▶ REQUIRED ACTION:
Using the Turicum text below, decide whether each statement agrees with it, answering yes or no and quoting the deciding words: (a) The first car built by Martin Fischer had pedal-operated steering. (b) The production cars shown at the 1906 Paris Salon used a water-cooled engine. (c) Later Turicum cars dropped the friction drive.

▶ DOCUMENT TEXT:
----

Turicum was a Swiss automobile manufactured between 1904 and 1906 in Zurich, 1907 till 1912 in Uster. Turicum is the Latin name of Zurich. The first car made by Martin Fischer was a small single-seater go-kart like vehicle, 140 cm long, with pedal-operated steering and powered by a motorcycle engine. It had chain drive but a second prototype had friction drive. The friction drive consisted of a flat steel disc coupled to the engine which drove a small, leather-covered wheel running at right angles to its surface. The small wheel could be moved across the surface of the large disc, giving an infinitely variable gear ratio. They attracted little public interest. The Swiss industrialist Jakob Heusser was also involved to establish the car manufacturer.

Production cars
More conventional production cars, manufactured in Uster, with steering wheel and two-seater body were shown at the Paris Salon in 1906 and had a single-cylinder air-cooled engine of 785 cc capacity.  A false radiator was fitted that acted as a fuel tank. The friction drive was retained and would be used on all the future cars.

----

▶ DATA SHOWN:
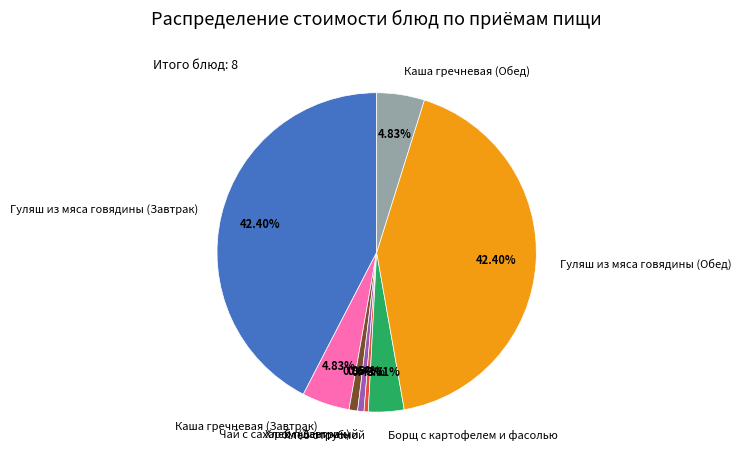

Between Хлеб пшеничный and Борщ с картофелем и фасолью, which is larger?

Борщ с картофелем и фасолью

----

▶ ANSWER SPACE:
(a) Yes: "with pedal-operated steering"
(b) No: "a single-cylinder air-cooled engine of 785 cc capacity"
(c) No: "The friction drive was retained and would be used on all the future cars."